Learning Something New Every Session
The halfway point of the 60-day 2021 legislative session is Thursday and things continue to clip along at a brisk pace here.
I’ve been involved with the Legislature, either covering it as a reporter or working it as a staff member, for 11 years now, yet I always learn new things.
For example, last week the Democratic members of the House Government Organization Committee tried to get the House of Delegates to adopt a minority committee report for a House concurrent resolution.
You see, bills are introduced in either the House or Senate. While they can be taken up by each body and read on three separate days (or even suspend those constitutional rules to immediately take up a bill), 99 percent of the time the bill is referred to a committee.
Both bodies have dozens of committees, but the major ones are Finance, Judiciary, Government Organization, Education and Health and Human Resources. Nearly all bills will flow to at least one of these committees.
Last Tuesday, the House Government Organization recommended the House adopt House Concurrent Resolution 9, urging Congress to call a convention of states to create term limits for members of the U.S. House of Representatives.
You obviously know what a bill is, especially if you have the classic “Schoolhouse Rock” song in your head. But resolutions are a different matter. There are three kinds of resolutions in the Legislature and they all have different purposes.
A joint resolution requires a two-thirds vote of both the House and Senate and is the vehicle used for putting constitutional amendments on the ballot. The House adopted HJR 2 last week, which would amend the state Constitution to clarify the courts can’t interfere with impeachment proceedings initiated by the Legislature. It still needs a two-thirds vote (23 members) in the Senate before being placed on a ballot in 2022 for voters to approve.
Regular resolutions are used by the House and Senate to express opinions of the body, urge action or usually just to honor someone or a group or organization. They don’t require a vote of the other body. Concurrent resolutions are similar, except they do require votes in both the House and the Senate. But joint, regular or concurrent resolutions have force of law.
That’s what makes the drama last week around HCR 9 interesting. The Legislature has flirted with the Article V convention nonsense for years. In short, in Article V of the U.S. Constitution, you have two ways of amending the Constitution: Congress proposes constitutional amendments by two-thirds vote of both bodies and 38 states ratify the amendment; or 34 states agree to call a convention to consider constitutional amendments (the amendments would still need to be ratified by 38 states).
Legislation introduced during this session would get West Virginia to join other states that have called for Article V conventions for various topics, usually for requiring a federal balanced budget, limit presidential executive orders or regulations and congressional term limits.
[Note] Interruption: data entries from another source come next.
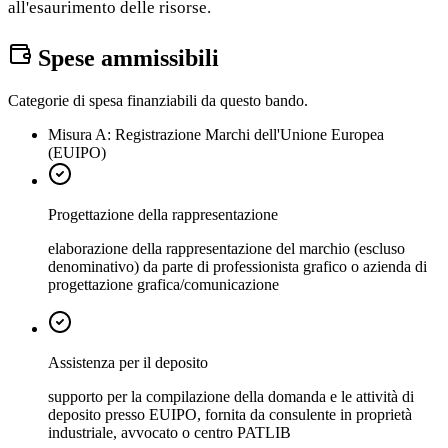
all'esaurimento delle risorse.
Spese ammissibili
Categorie di spesa finanziabili da questo bando.
Misura A: Registrazione Marchi dell'Unione Europea
(EUIPO)
Progettazione della rappresentazione
elaborazione della rappresentazione del marchio (escluso
denominativo) da parte di professionista grafico o azienda di
progettazione grafica/comunicazione
Assistenza per il deposito
supporto per la compilazione della domanda e le attività di
deposito presso EUIPO, fornita da consulente in proprietà
industriale, avvocato o centro PATLIB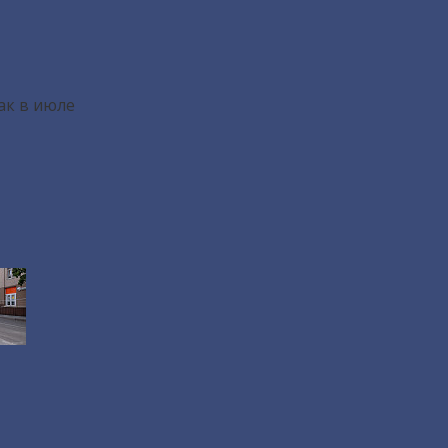
ак в июле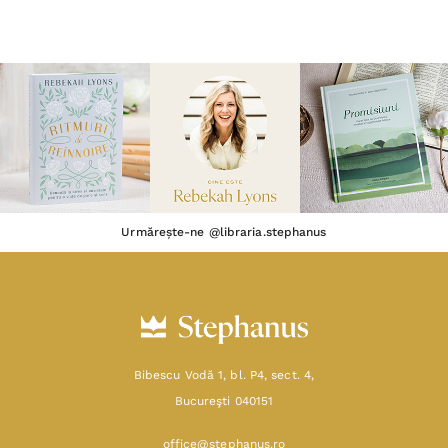
Urmărește-ne @libraria.stephanus
Bibescu Vodă 1, bl. P4, sect. 4,
Bucureşti 040151
office@stephanus.ro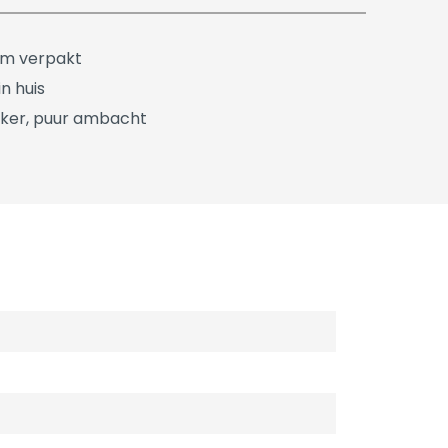
üm verpakt
n huis
ker, puur ambacht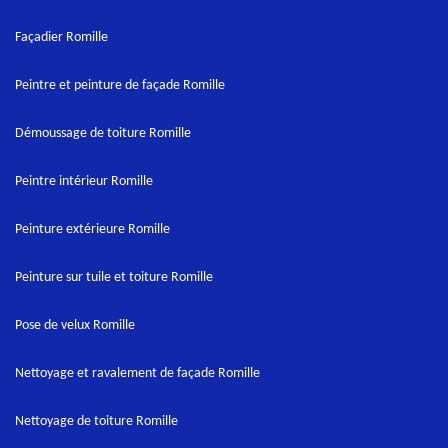
Façadier Romille
Peintre et peinture de façade Romille
Démoussage de toiture Romille
Peintre intérieur Romille
Peinture extérieure Romille
Peinture sur tuile et toiture Romille
Pose de velux Romille
Nettoyage et ravalement de façade Romille
Nettoyage de toiture Romille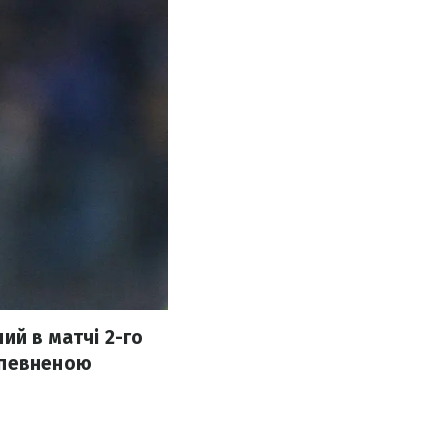
ий в матчі 2-го
впевненою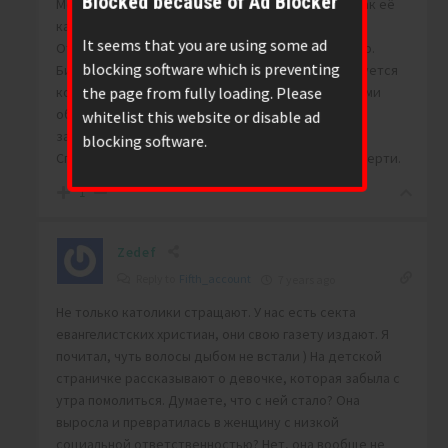
Blocked because of Ad Blocker
Можно ли рассуждать о таком качестве логики как её
качество?
It seems that you are using some ad
Отнюдь. Логика либо есть, либо что-то нелогично.
blocking software which is preventing
Библия (и прочие святписания мира) характеризуется
the page from fully loading. Please
короткими и обрывистыми логическими цепочками
обрывающимися на так называемом “Боге” и
whitelist this website or disable ad
загадочно-“непостижимой” волей его.
blocking software.
Спекулируют на самом сильном страхе, страхе смерти.
1
Zedef
Reply to
Fifth_account
7 years ago
Не только католики стращают. У нас есть секта
евангелистских христиан, они свою газету издают. Я
почитал, чуть волосы дыбом не встали ) На детской
страничке рассказывают о девочке, которая забыла с
утра помолиться. Думаете, что с ней стало? Она
выросла и превратилась в женщину с низкой
социальной ответственностью? Нет, она вообще не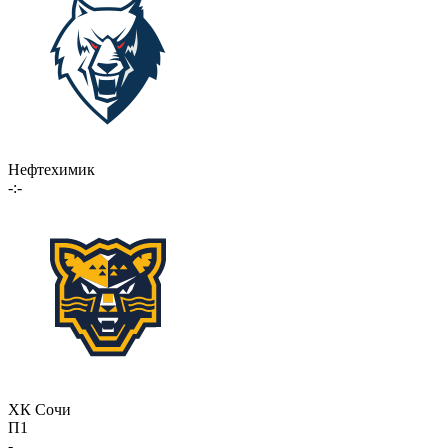
Нефтехимик
-:-
ХК Сочи
П1
-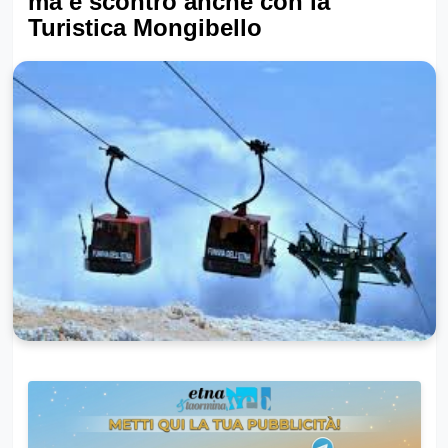
ma è scontro anche con la
Turistica Mongibello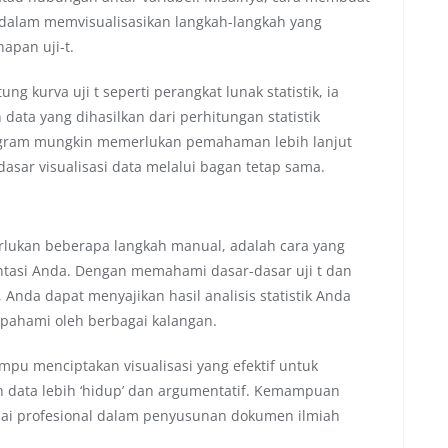
dalam memvisualisasikan langkah-langkah yang
apan uji-t.
 kurva uji t seperti perangkat lunak statistik, ia
ta yang dihasilkan dari perhitungan statistik
logram mungkin memerlukan pemahaman lebih lanjut
dasar visualisasi data melalui bagan tetap sama.
rlukan beberapa langkah manual, adalah cara yang
asi Anda. Dengan memahami dasar-dasar uji t dan
Anda dapat menyajikan hasil analisis statistik Anda
ipahami oleh berbagai kalangan.
pu menciptakan visualisasi yang efektif untuk
 data lebih ‘hidup’ dan argumentatif. Kemampuan
lai profesional dalam penyusunan dokumen ilmiah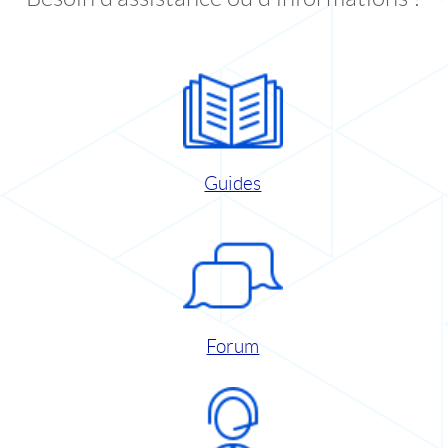
Guides
Forum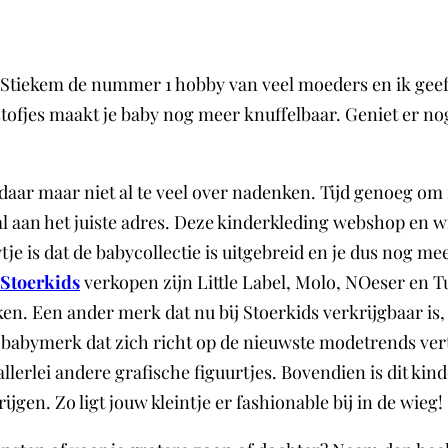
? Stiekem de nummer 1 hobby van veel moeders en ik geef je
e stofjes maakt je baby nog meer knuffelbaar. Geniet er no
 daar maar niet al te veel over nadenken. Tijd genoeg om
l aan het juiste adres. Deze kinderkleding webshop en wi
je is dat de babycollectie is uitgebreid en je dus nog m
Stoerkids
verkopen zijn Little Label, Molo, NOeser en 
en. Een ander merk dat nu bij Stoerkids verkrijgbaar is
 babymerk dat zich richt op de nieuwste modetrends vert
n allerlei andere grafische figuurtjes. Bovendien is dit 
jgen. Zo ligt jouw kleintje er fashionable bij in de wieg!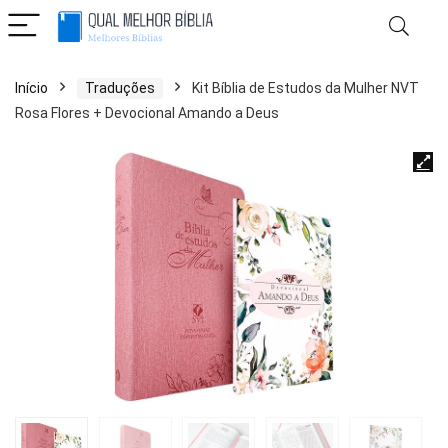
Início
Traduções
Kit Bíblia de Estudos da Mulher NVT
Rosa Flores + Devocional Amando a Deus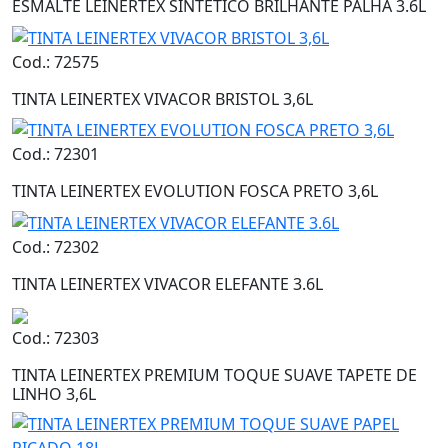
ESMALTE LEINERTEX SINTÉTICO BRILHANTE PALHA 3.6L
Cod.: 72575
TINTA LEINERTEX VIVACOR BRISTOL 3,6L
Cod.: 72301
TINTA LEINERTEX EVOLUTION FOSCA PRETO 3,6L
Cod.: 72302
TINTA LEINERTEX VIVACOR ELEFANTE 3.6L
Cod.: 72303
TINTA LEINERTEX PREMIUM TOQUE SUAVE TAPETE DE
LINHO 3,6L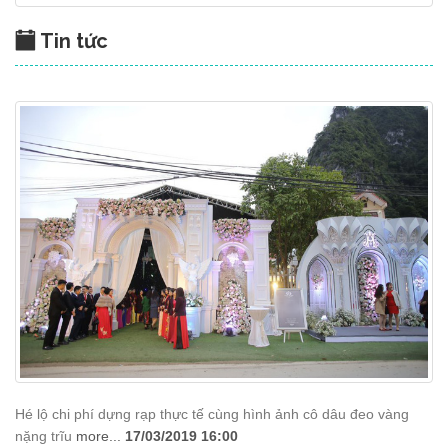
Tin tức
Hé lộ chi phí dựng rạp thực tế cùng hình ảnh cô dâu đeo vàng
nặng trĩu
more...
17/03/2019 16:00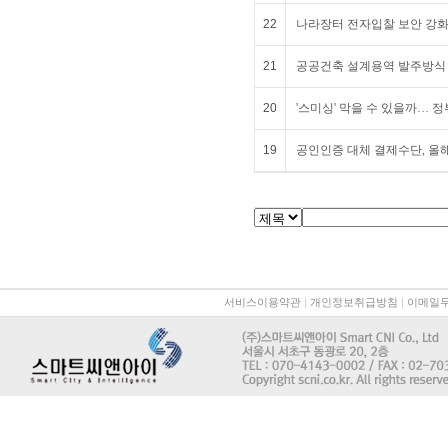
22
나라장터 전자입찰 보안 강화 
21
공공건축 설계용역 발주방식
20
'스미싱' 막을 수 있을까… 정부
19
공인인증 대체 결제수단, 올해
서비스이용약관
|
개인정보취급방침
|
이메일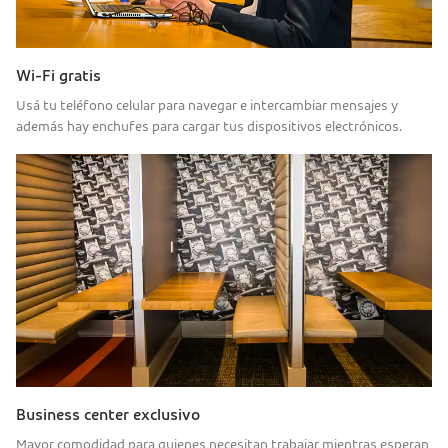
Wi-Fi gratis
Usá tu teléfono celular para navegar e intercambiar mensajes y
además hay enchufes para cargar tus dispositivos electrónicos.
Business center exclusivo
Mayor comodidad para quienes necesitan trabajar mientras esperan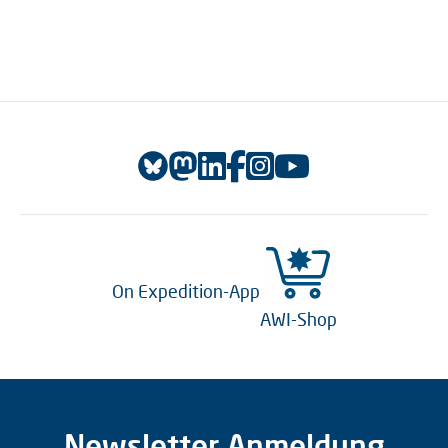
On Expedition-App
AWI-Shop
Newsletter Anmeldung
Opponents are concerned an Article V convention, even if you try to limit it to a certain topic, could potentially rewrite the Constitution.
After all, a convention called in the late 1780s to fix the Articles of Confederation was how we got the U.S. Constitution in the first place.
I pass no judgment of whether an Article V convention is good or bad. But HCR 9 is mostly harmless in and of itself, though I can understand if opponents don’t want to give the impression they support it.
So, the minority members of the committee attempted to get the House to approve their minority report. I had never seen this done before, but House Rule 88 allows the minority of any committee to issue a report about a bill or resolution and have the report printed in the House Journal. If they can present the report before the main committee reports, the House can vote to either accept the committee’s report or the minority’s report.
That’s what minority members of the House Government Organization Committee tried to do last Wednesday, a vote that failed 22-77. According to Del. Evan Hansen, the reason for the minority report was due to a Republican member of the committee calling the question on the amendment before members had a chance to debate it.
Hansen, during debate on his minority report motion, also said he requested a public hearing on HCR 9 and received no reply from House Government Organization Committee Chairman Brandon Steele, R-Raleigh. In response, Steele said he never saw the email from Hansen making the request for the public hearing, which Hansen wanted to use to get a letter from a constitutional law expert from Georgetown University placed in the public record since he didn’t get to do so during debate on the HCR.
Steele did agree to hold a public hearing on HCR 9, even though he said at that point they didn’t have to. He said the debate on the resolution last Tuesday went on for a while and testimony was heard from proponents and opponents alike.
The fact we are having this kind of debate on day 22 (today is day 27) this early in the session gives me bad omens for what the rest of the session will look like.